Work task |
List every row below that contains the word "iskopavanja", copying each such row in full.

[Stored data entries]
- - - - -
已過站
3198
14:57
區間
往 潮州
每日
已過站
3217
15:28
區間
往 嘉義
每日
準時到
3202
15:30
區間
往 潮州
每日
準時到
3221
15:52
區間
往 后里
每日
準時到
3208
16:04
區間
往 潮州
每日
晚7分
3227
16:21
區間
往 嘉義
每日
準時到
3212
- - - - -
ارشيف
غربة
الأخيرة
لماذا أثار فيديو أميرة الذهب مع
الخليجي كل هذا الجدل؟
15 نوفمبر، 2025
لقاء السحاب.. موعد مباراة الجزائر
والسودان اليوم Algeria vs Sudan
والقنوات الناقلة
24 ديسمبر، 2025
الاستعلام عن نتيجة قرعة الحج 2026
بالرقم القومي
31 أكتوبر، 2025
- - - - -
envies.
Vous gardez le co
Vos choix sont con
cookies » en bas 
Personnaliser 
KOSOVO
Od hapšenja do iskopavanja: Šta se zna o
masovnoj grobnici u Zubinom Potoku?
- - - - -
Solution for this problem |
Od hapšenja do iskopavanja: Šta se zna o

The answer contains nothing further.